The Ex-Wives

The Ex-Wives, is a 1993 novel by English author Deborah Moggach.

The Ex-Wives
First edition
AuthorDeborah Moggach
CountryUnited Kingdom
LanguageEnglish
PublisherWilliam Heinemann Ltd
Publication date
1993
Media typePrint
Pages272
ISBN0-434-47351-0

Plot introduction

The book is set in London and concerns Buffy, a 61-year old actor as his third marriage breaks down and he is left with only his dog George for company in his cluttered flat off the Edgware Road. Then he meets and falls in love with Celeste, newly arrived in London from Melton Mowbray who takes a keen interest in not just Buffy, but in his ex-wives, children and step-children and sets out to meet them all.

Inspiration

On her website the author explains that at the time she wrote the novel her partner was cartoonist Mel Calman, and that the books main character Russell Buffery "isn’t based on Mel but has some of his problems, including a bad back, assorted step-children and a tendency to find himself in vaguely humiliating situations"[1]

Reception

  • Peter Kemp, writing in The Sunday Times calls it a "whirligig of a novel", and that "casting a keen eye over contemporary customs is where it comes into its own". He concludes "the book nips around commenting on curiosities, in its jaunty, noticing style.

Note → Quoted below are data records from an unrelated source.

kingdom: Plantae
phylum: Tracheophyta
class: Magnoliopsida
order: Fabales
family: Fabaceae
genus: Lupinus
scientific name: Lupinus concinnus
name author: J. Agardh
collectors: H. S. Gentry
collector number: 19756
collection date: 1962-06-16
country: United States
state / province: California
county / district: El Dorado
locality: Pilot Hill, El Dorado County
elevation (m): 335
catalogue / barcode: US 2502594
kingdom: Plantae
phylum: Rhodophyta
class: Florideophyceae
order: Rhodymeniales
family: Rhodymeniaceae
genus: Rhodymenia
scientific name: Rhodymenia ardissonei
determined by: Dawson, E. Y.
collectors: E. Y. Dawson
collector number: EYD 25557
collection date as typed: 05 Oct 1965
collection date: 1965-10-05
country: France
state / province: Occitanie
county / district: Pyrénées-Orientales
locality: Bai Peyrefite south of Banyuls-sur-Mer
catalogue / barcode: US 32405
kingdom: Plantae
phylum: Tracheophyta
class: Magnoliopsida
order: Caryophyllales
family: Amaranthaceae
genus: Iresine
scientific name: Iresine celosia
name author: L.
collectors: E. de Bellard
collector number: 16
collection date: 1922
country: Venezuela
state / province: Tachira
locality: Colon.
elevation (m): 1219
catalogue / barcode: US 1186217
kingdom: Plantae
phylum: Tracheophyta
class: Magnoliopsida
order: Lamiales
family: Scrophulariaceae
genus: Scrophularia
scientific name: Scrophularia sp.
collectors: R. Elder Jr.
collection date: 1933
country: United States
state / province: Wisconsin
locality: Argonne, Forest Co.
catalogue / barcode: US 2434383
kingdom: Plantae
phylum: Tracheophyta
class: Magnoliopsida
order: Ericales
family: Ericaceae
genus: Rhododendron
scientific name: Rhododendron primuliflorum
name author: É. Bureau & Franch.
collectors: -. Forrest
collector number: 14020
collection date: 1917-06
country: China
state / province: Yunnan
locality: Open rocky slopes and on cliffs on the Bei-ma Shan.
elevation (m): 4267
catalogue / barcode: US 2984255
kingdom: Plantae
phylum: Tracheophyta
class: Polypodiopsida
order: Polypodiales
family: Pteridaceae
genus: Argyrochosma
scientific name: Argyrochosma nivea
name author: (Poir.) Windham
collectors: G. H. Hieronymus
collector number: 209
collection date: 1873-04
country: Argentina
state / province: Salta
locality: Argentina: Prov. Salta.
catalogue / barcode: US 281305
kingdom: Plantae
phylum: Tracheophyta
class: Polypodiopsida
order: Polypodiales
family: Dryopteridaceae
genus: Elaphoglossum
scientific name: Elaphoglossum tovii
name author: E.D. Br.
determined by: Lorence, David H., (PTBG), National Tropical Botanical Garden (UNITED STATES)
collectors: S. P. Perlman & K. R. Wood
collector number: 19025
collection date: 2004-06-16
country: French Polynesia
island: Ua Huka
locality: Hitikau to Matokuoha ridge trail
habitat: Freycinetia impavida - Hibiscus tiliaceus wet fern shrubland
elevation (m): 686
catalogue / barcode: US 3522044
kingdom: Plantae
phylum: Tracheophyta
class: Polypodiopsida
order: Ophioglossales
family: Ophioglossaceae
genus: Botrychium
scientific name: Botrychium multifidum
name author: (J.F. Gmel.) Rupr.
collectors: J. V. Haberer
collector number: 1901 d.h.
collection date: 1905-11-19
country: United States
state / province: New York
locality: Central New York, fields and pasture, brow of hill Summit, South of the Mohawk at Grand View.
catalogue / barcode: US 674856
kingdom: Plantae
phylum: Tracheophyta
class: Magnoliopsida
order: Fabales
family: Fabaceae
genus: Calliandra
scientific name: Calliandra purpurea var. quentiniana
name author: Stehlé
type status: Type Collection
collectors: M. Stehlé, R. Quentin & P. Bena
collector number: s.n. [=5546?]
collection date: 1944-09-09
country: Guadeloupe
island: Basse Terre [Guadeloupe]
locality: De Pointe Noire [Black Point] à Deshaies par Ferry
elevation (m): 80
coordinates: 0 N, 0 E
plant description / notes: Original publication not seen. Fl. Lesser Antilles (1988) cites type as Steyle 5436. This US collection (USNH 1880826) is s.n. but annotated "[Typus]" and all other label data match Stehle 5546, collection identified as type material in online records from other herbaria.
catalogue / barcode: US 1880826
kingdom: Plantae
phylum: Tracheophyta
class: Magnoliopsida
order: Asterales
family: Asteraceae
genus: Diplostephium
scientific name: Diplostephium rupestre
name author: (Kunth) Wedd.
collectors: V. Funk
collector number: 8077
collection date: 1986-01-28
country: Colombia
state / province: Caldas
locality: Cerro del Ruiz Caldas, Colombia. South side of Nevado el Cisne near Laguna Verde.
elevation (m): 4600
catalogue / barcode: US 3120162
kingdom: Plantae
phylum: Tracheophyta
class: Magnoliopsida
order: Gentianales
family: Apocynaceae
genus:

Meanwhile, alongside this zesty documentary, the stresses and lonelinesses resulting from changing social patterns are registered and the plucky, inventive and resilient ways in which people cope with them are applauded. Likeably, The Ex-Wives marries comedy and canniness into a novel that's warm, tolerant, shrewd and exuberant."[2]
  • Hugh Barnes from The Independent has reservations: "A cleverly messy-seeming novel mostly about the increasingly mutinous ex-wives and offspring of a superannuated actor. The structure, as so often in Moggach, is of a domestic symmetry placed in jeopardy and then patted back into temporary balance. But here her talent for describing family love struggles to find expression as the narrative meanders towards a jarringly melodramatic climax. 'We're not a mini-series, dear,' says one of the ex-wives at the end. Not yet, anyway."[3]

Sequel

Buffy returns as the main protagonists in Moggach's 2013 novel Heartbreak Hotel where he runs 'Courses for Divorces' in a hotel in Wales.[4]